One of the interesting things about the report we recently released on the intentional pairing of tractors and trailers was that it reminded me just how complicated and complex the movement of goods is.
In a perfect world each tractor would be paired with a trailer and both would be spec’d for maximum fuel efficiency, minimizing emissions, and improving profitability. But the dynamic nature of the trucking industry makes this impossible. While some fleets have dedicated consistent loads and routes, most do not.
Our report found that the majority of tractors pulling dry van and refrigerated 53-foot trailers operate in a drop and hook mode, keeping the tractor assets moving as much as feasible rather than waiting for trailers to be loaded or unloaded.
Ultimately what we found was that while intentional pairing of tractors and trailers is feasible, it is not realistic given the realities of today’s trucking market. Duh, many of you say, agreed. But there were some very interesting insights as we conducted our research. Read on…
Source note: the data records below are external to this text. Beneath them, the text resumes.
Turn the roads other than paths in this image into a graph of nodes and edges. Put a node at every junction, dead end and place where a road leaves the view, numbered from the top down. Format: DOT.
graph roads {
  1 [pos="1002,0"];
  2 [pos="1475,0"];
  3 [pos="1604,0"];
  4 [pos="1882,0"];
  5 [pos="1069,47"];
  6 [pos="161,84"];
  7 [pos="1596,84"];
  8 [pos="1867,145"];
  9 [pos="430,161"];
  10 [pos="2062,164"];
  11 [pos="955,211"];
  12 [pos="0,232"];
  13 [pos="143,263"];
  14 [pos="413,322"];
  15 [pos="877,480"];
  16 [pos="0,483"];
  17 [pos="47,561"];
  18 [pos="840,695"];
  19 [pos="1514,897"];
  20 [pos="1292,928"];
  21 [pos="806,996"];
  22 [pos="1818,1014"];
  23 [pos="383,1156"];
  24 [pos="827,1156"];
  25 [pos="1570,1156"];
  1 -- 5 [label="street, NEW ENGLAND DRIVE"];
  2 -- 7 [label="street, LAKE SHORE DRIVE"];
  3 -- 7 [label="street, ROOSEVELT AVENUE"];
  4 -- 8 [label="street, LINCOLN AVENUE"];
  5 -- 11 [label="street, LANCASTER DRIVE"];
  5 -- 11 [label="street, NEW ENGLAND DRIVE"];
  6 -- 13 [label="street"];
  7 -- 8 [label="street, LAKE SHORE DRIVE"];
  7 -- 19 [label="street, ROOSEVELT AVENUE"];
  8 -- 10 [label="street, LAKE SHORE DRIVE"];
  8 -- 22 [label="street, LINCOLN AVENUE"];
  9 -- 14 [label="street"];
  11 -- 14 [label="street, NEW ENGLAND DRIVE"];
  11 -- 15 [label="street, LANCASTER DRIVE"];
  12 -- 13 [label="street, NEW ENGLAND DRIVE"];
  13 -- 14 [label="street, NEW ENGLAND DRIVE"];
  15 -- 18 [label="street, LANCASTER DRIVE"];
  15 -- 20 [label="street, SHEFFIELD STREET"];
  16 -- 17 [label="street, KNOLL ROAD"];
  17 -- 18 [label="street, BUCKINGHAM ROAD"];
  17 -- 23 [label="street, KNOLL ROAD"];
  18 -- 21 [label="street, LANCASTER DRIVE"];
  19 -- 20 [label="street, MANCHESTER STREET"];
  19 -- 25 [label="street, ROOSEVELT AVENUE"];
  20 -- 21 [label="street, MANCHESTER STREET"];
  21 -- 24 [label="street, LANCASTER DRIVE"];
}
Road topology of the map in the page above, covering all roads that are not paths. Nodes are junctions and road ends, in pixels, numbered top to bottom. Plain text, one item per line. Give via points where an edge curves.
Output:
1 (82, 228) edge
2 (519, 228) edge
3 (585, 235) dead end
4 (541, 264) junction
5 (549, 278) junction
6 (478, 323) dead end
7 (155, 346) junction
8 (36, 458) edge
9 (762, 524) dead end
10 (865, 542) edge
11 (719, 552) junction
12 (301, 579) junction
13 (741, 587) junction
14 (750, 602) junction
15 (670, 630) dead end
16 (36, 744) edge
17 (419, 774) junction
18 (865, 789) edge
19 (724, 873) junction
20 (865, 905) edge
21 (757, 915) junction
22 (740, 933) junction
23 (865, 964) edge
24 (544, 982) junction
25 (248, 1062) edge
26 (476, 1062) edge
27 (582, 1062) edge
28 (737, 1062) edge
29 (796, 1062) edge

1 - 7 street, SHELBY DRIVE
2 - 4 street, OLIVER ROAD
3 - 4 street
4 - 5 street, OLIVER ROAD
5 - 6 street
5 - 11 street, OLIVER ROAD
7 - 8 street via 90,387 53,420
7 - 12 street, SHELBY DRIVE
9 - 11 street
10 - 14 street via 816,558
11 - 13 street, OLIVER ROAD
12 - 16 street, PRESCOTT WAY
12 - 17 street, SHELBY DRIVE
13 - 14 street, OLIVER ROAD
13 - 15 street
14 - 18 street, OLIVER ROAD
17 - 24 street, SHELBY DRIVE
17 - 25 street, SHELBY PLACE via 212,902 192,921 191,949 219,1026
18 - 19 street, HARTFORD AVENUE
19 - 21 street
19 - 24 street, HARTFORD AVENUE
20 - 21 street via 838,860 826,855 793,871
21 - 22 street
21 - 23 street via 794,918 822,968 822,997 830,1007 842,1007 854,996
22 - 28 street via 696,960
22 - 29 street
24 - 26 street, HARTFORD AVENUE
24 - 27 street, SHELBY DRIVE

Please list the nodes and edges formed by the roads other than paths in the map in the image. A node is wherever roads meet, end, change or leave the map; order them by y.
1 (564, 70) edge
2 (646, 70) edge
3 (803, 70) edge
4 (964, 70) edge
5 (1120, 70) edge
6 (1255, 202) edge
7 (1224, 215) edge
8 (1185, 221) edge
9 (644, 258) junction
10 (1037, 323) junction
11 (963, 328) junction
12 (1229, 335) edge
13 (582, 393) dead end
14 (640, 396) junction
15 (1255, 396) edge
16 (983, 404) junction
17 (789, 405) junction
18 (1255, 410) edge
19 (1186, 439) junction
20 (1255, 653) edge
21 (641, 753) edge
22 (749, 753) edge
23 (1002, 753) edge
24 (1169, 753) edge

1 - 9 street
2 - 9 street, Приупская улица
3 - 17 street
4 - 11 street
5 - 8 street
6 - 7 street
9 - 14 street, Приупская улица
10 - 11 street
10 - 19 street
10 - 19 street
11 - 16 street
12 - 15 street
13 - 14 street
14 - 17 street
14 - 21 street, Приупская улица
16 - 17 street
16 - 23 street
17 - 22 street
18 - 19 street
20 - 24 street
However, new technology increases the feasibility and lowers the cost and complexity of matching/pairing. The evolution of the internet-of-things means real time asset management systems can have independent access to driver information, tractor characteristics, trailer characteristics, asset status and location, loads, routes, weather, etc.
We found that fleets would consider matching more tractor-trailer by models for savings, where a 5% to 10% net improvement in truck operating costs could be enough to interest fleets in changing operations to facilitate intentional pairing. However, the analysis needs to include factors such as net annual revenue miles, driver hours of service limits on mileage, customer retention, etc. in addition to trip MPG factors.
Intentional pairing shows potential for a few situations. For example, lightweight tractors paired to lightweight trailers can maximize payload in a tradeoff with service life and gradeability. See the upcoming RunonLessRegional beverages participant. Down-sped transmissions can be optimized for specific routes and loads. High power tractors can be focused on demanding mountain routes. Aerodynamically optimized units can be focused on higher speed routes where they obtain the best benefits versus non-aerodynamic ones.
While intentional pairing has the potential to benefit freight transport in certain specific circumstances, it represents a fundamental shift in the way the majority of fleets operate today. While I don’t expect to see fleets all of sudden move toward the intentional pairing of tractors and trailers, it was interesting to research the subject and be reminded of just how complicated the movement of freight really is. And even given this complexity we still are doing a pretty good job of improving our overall freight efficiency. Good job!